- **WHAT NEEDS TO BE DONE**
Copy these lines exactly as they appear in the items, starting with the first line and going on through the line that contains "presentarles un informe".

(Extracted data entries)
□ □ □

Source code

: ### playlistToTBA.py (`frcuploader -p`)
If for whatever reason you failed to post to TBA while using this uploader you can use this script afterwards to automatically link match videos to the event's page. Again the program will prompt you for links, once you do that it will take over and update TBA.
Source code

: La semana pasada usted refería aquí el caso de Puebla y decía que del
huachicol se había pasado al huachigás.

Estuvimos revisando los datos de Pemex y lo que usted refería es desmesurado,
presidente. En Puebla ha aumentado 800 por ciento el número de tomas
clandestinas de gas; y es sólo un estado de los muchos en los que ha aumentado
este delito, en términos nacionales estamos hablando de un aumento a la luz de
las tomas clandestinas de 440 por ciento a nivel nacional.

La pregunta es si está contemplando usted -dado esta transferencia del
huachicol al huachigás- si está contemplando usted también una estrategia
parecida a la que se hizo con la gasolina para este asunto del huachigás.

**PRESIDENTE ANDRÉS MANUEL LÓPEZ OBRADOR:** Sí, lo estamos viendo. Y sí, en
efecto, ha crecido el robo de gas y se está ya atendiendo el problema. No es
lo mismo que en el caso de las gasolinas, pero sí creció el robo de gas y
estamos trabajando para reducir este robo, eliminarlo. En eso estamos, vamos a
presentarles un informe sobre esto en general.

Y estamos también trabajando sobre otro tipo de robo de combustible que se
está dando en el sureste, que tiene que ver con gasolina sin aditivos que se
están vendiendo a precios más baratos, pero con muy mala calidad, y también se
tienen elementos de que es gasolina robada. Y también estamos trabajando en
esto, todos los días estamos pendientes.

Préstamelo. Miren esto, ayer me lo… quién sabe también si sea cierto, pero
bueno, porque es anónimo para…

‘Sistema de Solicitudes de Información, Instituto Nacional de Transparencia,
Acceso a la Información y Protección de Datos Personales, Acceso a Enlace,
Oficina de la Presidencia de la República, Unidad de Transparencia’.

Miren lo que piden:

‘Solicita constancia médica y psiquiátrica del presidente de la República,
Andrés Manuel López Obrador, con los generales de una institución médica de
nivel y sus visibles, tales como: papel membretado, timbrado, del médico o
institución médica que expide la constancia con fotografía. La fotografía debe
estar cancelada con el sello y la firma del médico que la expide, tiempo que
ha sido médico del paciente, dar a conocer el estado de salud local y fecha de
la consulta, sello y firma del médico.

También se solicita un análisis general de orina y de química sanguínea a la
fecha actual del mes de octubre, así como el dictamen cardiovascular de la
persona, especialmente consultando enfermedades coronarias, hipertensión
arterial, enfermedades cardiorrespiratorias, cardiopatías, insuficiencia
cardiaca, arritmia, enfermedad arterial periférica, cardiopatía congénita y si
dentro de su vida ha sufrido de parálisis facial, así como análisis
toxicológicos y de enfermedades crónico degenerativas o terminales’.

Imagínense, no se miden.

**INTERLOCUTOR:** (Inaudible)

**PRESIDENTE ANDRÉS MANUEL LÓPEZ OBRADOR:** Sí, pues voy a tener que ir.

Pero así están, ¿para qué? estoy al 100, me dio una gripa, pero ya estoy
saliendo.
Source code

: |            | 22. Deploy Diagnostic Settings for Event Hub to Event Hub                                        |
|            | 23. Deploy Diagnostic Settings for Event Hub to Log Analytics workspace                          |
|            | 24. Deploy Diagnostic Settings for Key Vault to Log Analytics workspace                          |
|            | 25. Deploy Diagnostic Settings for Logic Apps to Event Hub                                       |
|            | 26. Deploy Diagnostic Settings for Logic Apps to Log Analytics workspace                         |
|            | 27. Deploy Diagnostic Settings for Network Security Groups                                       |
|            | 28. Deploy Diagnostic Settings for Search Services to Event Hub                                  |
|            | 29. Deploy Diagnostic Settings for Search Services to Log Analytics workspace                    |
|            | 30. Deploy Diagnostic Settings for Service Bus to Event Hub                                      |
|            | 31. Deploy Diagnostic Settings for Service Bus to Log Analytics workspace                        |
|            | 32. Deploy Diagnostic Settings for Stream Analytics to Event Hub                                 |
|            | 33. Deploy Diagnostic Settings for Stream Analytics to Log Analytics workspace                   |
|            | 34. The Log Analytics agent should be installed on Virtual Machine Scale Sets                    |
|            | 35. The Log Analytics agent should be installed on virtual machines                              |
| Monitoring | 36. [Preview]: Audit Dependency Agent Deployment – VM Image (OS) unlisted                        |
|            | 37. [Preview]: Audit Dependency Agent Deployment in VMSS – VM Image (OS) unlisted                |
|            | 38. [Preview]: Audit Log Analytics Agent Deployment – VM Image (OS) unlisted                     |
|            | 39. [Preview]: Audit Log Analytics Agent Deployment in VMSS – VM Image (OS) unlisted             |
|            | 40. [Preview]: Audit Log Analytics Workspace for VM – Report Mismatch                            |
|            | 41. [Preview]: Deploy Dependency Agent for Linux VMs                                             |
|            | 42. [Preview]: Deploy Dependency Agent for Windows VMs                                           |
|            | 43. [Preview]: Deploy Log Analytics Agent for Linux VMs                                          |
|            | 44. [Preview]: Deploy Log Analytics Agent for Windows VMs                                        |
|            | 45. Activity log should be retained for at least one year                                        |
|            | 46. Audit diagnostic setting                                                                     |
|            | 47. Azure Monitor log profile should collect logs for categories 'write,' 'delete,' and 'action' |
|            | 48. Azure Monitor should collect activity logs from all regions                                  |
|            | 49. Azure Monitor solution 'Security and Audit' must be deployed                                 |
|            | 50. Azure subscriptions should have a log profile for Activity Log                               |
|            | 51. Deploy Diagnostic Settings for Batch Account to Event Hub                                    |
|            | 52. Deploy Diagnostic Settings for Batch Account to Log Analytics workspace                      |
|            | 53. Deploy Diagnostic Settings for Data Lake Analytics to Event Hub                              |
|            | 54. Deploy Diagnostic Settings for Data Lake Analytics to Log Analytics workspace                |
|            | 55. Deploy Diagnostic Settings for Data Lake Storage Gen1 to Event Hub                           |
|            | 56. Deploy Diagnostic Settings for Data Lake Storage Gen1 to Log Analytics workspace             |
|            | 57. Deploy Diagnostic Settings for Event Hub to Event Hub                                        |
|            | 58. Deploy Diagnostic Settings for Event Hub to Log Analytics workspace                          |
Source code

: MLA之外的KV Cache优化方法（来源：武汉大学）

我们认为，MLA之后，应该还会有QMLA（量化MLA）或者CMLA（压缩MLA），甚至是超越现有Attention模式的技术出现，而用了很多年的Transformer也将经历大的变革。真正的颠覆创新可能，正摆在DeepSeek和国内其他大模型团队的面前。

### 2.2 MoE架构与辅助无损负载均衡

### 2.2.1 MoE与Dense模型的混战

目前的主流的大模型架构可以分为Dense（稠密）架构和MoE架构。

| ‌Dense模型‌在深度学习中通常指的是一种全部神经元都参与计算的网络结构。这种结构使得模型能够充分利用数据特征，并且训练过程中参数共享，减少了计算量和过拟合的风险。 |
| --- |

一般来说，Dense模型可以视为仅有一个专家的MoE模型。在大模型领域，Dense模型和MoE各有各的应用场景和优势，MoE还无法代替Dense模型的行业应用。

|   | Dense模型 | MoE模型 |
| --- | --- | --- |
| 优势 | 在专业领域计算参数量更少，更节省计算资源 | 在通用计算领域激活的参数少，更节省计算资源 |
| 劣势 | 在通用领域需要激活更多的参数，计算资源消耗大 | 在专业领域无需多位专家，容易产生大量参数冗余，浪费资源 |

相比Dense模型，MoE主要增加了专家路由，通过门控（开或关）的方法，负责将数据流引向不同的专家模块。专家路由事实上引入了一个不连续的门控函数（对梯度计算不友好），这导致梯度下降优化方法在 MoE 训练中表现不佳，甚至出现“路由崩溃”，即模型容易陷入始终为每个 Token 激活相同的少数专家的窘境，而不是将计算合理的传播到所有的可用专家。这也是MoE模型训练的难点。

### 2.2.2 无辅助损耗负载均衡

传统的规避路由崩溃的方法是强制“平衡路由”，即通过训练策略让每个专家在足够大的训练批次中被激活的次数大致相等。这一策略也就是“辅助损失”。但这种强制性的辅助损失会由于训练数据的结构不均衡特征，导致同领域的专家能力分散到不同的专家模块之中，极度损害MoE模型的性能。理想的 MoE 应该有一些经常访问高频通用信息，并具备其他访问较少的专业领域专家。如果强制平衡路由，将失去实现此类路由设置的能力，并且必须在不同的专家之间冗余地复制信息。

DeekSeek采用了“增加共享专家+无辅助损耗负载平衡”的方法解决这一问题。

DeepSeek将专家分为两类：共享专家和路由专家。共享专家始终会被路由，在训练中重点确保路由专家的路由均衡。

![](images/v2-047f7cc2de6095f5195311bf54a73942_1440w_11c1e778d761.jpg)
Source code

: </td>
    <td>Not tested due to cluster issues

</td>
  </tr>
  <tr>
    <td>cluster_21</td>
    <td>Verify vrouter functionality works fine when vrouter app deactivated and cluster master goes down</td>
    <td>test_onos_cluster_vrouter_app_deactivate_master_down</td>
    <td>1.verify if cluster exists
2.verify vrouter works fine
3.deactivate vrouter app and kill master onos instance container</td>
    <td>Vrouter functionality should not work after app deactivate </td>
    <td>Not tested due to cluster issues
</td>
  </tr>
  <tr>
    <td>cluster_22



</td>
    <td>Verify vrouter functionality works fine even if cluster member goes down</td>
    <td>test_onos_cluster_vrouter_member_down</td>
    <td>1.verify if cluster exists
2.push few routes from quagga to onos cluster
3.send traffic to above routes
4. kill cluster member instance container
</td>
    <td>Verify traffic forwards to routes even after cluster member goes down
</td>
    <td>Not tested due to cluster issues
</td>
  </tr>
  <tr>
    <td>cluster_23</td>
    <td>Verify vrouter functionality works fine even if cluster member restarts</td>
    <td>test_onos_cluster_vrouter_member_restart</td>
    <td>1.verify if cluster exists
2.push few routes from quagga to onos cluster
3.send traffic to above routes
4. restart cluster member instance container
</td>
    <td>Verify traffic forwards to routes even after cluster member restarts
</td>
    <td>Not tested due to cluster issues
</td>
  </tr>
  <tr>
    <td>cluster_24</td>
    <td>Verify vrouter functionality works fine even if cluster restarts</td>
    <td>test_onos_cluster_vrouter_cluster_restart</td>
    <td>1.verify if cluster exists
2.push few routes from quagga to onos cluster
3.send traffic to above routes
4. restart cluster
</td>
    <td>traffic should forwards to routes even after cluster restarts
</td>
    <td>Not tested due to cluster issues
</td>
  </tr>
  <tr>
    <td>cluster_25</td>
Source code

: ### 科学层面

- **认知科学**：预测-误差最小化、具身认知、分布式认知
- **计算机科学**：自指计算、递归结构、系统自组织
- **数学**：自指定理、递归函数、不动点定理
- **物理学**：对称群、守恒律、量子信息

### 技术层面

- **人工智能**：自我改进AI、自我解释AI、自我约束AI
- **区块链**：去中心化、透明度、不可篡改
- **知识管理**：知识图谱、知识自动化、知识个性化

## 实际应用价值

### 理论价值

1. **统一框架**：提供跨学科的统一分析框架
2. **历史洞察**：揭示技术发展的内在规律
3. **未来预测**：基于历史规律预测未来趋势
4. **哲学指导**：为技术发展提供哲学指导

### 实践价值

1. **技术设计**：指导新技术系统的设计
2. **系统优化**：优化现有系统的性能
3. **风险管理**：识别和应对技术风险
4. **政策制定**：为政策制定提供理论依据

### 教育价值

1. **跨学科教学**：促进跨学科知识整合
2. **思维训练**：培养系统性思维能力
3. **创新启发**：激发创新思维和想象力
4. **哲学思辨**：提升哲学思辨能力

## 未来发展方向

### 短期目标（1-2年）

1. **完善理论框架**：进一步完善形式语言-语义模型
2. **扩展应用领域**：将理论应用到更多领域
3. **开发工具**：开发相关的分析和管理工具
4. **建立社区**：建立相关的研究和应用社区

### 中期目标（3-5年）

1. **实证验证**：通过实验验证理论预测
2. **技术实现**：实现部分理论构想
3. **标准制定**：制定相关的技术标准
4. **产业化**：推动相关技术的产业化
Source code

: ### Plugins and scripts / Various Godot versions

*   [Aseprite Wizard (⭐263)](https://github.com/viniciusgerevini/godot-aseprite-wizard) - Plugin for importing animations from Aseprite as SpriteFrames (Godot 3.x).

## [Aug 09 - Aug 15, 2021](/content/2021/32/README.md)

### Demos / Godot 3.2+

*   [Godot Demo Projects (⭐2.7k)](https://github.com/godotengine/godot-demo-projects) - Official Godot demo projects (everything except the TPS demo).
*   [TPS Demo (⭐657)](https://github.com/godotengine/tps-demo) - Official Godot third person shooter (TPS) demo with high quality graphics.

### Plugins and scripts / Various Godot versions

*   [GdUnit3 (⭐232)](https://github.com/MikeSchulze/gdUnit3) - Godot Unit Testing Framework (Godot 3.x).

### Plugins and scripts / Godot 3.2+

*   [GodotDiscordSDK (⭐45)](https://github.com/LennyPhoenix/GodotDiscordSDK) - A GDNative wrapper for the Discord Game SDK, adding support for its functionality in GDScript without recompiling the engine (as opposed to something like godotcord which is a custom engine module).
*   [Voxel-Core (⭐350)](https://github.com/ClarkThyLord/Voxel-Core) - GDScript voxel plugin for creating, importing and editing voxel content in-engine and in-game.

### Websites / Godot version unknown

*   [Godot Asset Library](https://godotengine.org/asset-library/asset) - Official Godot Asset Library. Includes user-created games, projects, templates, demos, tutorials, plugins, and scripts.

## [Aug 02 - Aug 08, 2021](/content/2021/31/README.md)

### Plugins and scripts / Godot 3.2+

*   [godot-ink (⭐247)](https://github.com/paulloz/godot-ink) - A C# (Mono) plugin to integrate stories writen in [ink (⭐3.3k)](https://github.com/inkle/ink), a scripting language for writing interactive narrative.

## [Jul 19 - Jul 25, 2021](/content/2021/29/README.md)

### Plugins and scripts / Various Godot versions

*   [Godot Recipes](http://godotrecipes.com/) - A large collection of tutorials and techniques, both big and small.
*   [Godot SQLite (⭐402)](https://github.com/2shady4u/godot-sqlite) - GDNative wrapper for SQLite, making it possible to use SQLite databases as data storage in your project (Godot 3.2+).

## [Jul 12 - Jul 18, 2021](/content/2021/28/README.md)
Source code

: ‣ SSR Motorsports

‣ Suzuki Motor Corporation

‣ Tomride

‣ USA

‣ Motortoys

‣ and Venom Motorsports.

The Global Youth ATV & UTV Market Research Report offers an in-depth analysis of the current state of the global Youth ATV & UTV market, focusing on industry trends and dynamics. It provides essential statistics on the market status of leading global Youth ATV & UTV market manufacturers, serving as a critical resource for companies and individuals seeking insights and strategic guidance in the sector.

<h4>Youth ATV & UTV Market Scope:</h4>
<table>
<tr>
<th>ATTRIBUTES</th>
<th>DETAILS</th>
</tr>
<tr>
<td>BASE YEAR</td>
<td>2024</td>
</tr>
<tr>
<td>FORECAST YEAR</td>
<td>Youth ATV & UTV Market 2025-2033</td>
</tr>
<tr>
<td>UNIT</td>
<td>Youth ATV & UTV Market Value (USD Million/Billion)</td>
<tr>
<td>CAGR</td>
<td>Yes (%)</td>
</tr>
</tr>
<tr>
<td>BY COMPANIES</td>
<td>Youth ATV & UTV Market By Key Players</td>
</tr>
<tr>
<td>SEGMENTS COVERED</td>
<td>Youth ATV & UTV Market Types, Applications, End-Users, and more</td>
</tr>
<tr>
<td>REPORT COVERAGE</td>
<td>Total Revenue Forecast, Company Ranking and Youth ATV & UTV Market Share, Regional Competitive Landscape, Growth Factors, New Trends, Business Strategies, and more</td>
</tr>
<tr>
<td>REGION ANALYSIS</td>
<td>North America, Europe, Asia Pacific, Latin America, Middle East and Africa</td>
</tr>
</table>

□ □ □

- **YOUR SOLUTION**
Source code

: ### playlistToTBA.py (`frcuploader -p`)
If for whatever reason you failed to post to TBA while using this uploader you can use this script afterwards to automatically link match videos to the event's page. Again the program will prompt you for links, once you do that it will take over and update TBA.
Source code

: La semana pasada usted refería aquí el caso de Puebla y decía que del
huachicol se había pasado al huachigás.

Estuvimos revisando los datos de Pemex y lo que usted refería es desmesurado,
presidente. En Puebla ha aumentado 800 por ciento el número de tomas
clandestinas de gas; y es sólo un estado de los muchos en los que ha aumentado
este delito, en términos nacionales estamos hablando de un aumento a la luz de
las tomas clandestinas de 440 por ciento a nivel nacional.

La pregunta es si está contemplando usted -dado esta transferencia del
huachicol al huachigás- si está contemplando usted también una estrategia
parecida a la que se hizo con la gasolina para este asunto del huachigás.

**PRESIDENTE ANDRÉS MANUEL LÓPEZ OBRADOR:** Sí, lo estamos viendo. Y sí, en
efecto, ha crecido el robo de gas y se está ya atendiendo el problema. No es
lo mismo que en el caso de las gasolinas, pero sí creció el robo de gas y
estamos trabajando para reducir este robo, eliminarlo. En eso estamos, vamos a
presentarles un informe sobre esto en general.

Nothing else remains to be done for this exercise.